Avocats Couture et Associés, la meilleure défense de vos intérêts et de celui des enfants.
Couture & Associés Laval Rive-Nord Montréal 514-AVOCATE (514-286-2283)
Déposer une requête en divorce au greffe de la Cour (Palais de justice de Laval)
La requête elle-même doit être déposée au greffe de la Cour supérieure et être signifiée par huissier à la partie adverse, des frais de greffe sont à prévoir.
Cette requête n’est que le point de départ de toutes les procédures.
Certains aspects seront fixés rapidement avec l’accord des parties ou devant un juge à une date rapprochée. Ceci concerne les éléments d’urgence et/ou accessoires mentionnés soit la garde, la pension et l’usage de biens. Ensuite, l’époux qui reçoit la requête doit comparaître moyennant également des frais de comparution.
Le jour de la présentation de la requête les époux fixent un échéancier qui détermine la limite de temps pour régler divers aspects du dossier de divorce. Cet échéancier prévoit notamment la limite de temps pour fournir une défense, une réponse, l’obtention d’expertise, les interrogatoires, etc. Il est même préférable que les représentants des époux communiquent ensemble avant la date de présentation de la requête pour fixer cet échéancier.
À la fin de l’échéancier, l’époux qui a fait la requête doit s’occuper d’acheminer divers documents à la Cour, c’est l’étape de l’inscription. Il doit remplir une déclaration de dossier complet, une déclaration de mise au rôle et un état du patrimoine familial. Une fois tout cela soumis, un fonctionnaire de la Cour demandera l’information ou les documents additionnels nécessaires, s’il y a lieu.
Le dossier est maintenant complet et il ne reste qu’à fixer une date de procès.
Comment déclarer la maison « résidence familiale » ?

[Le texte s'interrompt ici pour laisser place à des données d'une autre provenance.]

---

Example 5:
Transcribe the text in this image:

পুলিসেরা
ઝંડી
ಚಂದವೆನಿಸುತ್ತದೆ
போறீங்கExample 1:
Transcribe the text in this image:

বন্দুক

Il faut remplir une déclaration qui sera publiée au « Bureau de la publicité des droits ». Un formulaire existe à cet effet. Autrement, il est possible de publier l’acte de vente qui prévoit cette déclaration. Dans le cas d’un logement, il s’agit de le faire inscrire au bail ou d’envoyer un avis au propriétaire. Cela vous permet d’empêcher votre conjoint de vendre ou de céder à un tiers l’immeuble ou le logement sans votre consentement. Les tiers ne peuvent ainsi invoquer leur ignorance et cela vous permettra de rendre invalide une vente ou cession qui pourrait intervenir. Le tribunal dans le cadre d’un divorce pourra vous accorder l’usage de la résidence familiale même si vous n’êtes pas propriétaire, puisque les tribunaux ont tendance à accorder ledit usage au parent qui aura la garde de l’enfant. Dans le cas d’un logement, le tribunal peut attribuer celui-ci à l’un des parents et ainsi libérer l’autre qui ne conservera pas le logement.

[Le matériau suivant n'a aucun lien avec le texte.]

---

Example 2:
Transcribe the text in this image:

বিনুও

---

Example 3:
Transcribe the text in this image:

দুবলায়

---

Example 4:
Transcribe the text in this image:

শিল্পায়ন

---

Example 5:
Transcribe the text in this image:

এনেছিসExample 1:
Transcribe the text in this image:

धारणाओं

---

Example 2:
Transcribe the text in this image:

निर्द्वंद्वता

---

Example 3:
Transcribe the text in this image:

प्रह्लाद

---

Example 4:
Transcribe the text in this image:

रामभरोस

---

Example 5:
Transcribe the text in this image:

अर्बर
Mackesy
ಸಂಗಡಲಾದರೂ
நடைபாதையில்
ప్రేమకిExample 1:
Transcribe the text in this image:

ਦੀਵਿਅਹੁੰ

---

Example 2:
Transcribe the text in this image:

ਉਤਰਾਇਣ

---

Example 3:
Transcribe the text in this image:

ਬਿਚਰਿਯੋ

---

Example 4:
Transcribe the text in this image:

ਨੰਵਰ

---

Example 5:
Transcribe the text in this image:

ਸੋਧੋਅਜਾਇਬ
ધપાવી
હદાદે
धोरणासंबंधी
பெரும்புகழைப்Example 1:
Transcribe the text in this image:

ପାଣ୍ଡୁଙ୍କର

Qu’est ce que le patrimoine familial ?
Le patrimoine familial existe de facto depuis 1989 pour les conjoints mariés ou unis civilement quelle que soit leur entente matrimoniale. Deux cas se présentent alors:
- la séparation de bien
- la société d’acquêts.
Le patrimoine familial est un effet du mariage qui fait en sorte que certains biens, dès que l’un des époux en est propriétaire, fera l’objet d’un partage lors du divorce. Les conjoints de faits ne sont pas assujettis à ces règles sauf s’ils en conviennent en privé. Les biens suivants constituent le patrimoine familial, peu importe leur date d’acquisition, que ce soit avant ou pendant le mariage:
- résidence familiale,
- résidence secondaire,
- meubles garnissant ces résidences,
- automobiles servant à la famille et
- les régimes de retraite, REER, gains inscrits à la Régie des rentes du Québec accumulés durant le mariage.

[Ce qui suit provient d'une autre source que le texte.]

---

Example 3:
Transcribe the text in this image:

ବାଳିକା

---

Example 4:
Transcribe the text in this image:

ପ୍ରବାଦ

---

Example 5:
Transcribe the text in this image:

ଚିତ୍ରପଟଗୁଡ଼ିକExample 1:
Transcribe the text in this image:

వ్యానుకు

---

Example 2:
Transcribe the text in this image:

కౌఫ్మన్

Une fois les biens du patrimoine listés, il faut en établir leur valeur marchande. Pour déterminer cette valeur, il peut y avoir entente entre les parties ou sinon faire appel à un évaluateur. Ensuite, il faut établir la valeur nette des biens. Ce qui veut dire qu’on déduit de la valeur marchande les dettes qui ont servi à acquérir ces biens, la valeur des améliorations, de l’entretien, etc.
Ces valeurs ne sont toutefois pas totalement déduites puisque cela dépend du solde restant au moment de l’introduction de l’instance en divorce ou le moment de cessation de vie commune.